One quaint custom, often bringing provincial France to the mind of Talleyrand and his fellow-boarders at Frenchmen’s Place, was the keeping of a town shepherd, who could be seen almost any day with his many flocks of sheep and guardian dogs in Orange Grove, Lover’s Walk, or on the common in the heart of the village. History has left us no record of what the brilliant grand seigneur thought of the fox-hunting Newarkers, but he must have been as well received there as in Philadelphia, for George Washington wrote to the Marquis of Lansdowne, in the latter part of August of that year, “I hear that the general reception he has met with is such to compensate him, as &r as the state of our society will permit, for what he has abandoned on quitting Europe.” No doubt the dowagers and maids of Newark of that time were glad of Monsieur de Talleyrand’s presence among them, for then, as now, a title carried a certain amount of lustre, and many a fair Jersey daughter could have sung with the country girl in a comic song of the time, called “The Marquis Ragadouz,”-

“Oh, mind your p’s and mind your q’s,
Here comes the Marquis Ragadouz.
Of all the dandies whom I know,
I much prefer him for a beau.”

But whatever heart Monsieur de Talleyrand possessed was safe in France, and while the Newark citizens were paying court to him his mind was no doubt dreaming and planning the future coups of statesmanship which made him so famous in after years as the chief adviser of many a regime.

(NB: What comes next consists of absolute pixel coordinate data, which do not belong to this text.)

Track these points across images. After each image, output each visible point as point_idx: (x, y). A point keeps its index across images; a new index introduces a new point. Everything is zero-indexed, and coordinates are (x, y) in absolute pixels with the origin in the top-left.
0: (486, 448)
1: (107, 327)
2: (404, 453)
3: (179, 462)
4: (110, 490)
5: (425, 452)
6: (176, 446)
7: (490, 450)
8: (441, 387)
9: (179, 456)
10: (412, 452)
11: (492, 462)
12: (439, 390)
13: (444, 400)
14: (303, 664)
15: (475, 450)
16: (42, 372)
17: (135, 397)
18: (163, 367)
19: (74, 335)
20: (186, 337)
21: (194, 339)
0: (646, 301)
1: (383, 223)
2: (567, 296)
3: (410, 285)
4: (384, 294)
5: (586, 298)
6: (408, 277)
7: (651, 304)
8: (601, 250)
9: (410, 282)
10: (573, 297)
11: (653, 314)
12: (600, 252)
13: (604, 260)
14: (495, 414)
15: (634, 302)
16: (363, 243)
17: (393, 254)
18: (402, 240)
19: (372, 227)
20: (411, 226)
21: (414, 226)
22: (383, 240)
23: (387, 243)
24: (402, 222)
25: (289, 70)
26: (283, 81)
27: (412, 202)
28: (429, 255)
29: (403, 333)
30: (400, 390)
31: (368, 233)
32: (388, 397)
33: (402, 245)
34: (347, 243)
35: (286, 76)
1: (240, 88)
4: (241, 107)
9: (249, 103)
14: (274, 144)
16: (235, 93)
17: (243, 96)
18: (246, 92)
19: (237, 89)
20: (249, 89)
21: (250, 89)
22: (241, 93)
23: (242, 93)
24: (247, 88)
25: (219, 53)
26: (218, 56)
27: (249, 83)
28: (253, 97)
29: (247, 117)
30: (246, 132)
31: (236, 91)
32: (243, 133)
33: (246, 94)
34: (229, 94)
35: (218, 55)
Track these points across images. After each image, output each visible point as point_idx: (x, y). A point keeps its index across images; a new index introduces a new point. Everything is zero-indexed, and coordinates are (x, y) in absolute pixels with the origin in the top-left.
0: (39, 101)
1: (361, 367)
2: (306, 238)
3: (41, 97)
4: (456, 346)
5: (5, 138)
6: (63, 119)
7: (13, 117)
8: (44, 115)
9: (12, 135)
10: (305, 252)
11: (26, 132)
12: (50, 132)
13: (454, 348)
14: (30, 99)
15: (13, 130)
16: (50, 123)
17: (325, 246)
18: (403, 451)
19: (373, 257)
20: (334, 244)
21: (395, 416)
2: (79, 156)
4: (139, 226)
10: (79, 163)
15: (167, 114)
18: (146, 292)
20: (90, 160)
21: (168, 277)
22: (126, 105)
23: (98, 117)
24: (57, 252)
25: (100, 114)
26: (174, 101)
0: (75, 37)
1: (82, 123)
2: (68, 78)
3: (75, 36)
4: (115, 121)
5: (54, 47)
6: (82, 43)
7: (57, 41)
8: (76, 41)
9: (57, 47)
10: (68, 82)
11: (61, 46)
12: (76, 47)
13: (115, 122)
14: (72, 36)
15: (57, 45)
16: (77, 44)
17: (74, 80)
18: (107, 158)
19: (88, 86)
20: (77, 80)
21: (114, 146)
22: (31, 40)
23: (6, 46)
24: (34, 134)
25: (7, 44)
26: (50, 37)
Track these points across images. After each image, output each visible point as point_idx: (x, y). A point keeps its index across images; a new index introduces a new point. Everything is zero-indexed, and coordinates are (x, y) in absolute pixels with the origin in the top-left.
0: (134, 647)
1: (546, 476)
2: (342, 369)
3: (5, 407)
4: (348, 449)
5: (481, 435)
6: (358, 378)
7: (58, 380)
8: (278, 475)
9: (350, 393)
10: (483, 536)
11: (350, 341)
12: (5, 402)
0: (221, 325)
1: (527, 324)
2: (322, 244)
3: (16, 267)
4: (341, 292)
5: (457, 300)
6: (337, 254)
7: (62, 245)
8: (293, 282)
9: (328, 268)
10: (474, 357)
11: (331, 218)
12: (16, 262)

While in Newark Monsieur de Talleyrand most likely prosecuted those studies of American institutions and commerce which resulted in his widely read essay, “Une Memoire sur les Relations Commerciales des Etats Unis Vers, 1797,” published in France when be was one of the shining lights of Madame de Stael’s famous salon. It is said he invested some of his meager wealth in a commercial enterprise when in America, by taking shares in a trading vessel’s cargo going to the West Indies. It is to be hoped that the vessel was not the “Black Prince,” fitted out by a Mr. Camp, a merchant of Newark, which sailed away about this time with so many Jersey fortunes to be swallowed up by the treacherous sea.

Before Monsieur de Talleyrand bade good-by to Jersey’s garden-spot, it is traditionally asserted that the picturesque dreamer and explorer Francois Auguste, Viscount de Chateaubriand, came over from Philadelphia to see him, but it seems doubtful that a man of Talleyrand’s crafty nature, of whom Napoleon once said that “he treated his enemies as if they were one day to become his friends, and his friends as if they were to become his enemies,” could have been pleasing enough to the young and poetical Chateaubriand, to draw him from the fascinating Quaker City.

It is said that Monsieur de Talleyrand taught a French school during his stay in Newark; but this does not seem to agree with the fact that he and his friends at the Frenchmen’s Place kept a stable of horses, and, according to a Newark Frenchman known to the last generation, that Talleyrand wore a diamond in his shirt-front as large as a pea. At any rate, he was a fascinating figure in the city’s early history, when Broad Street was truly the garden-spot of New Jersey.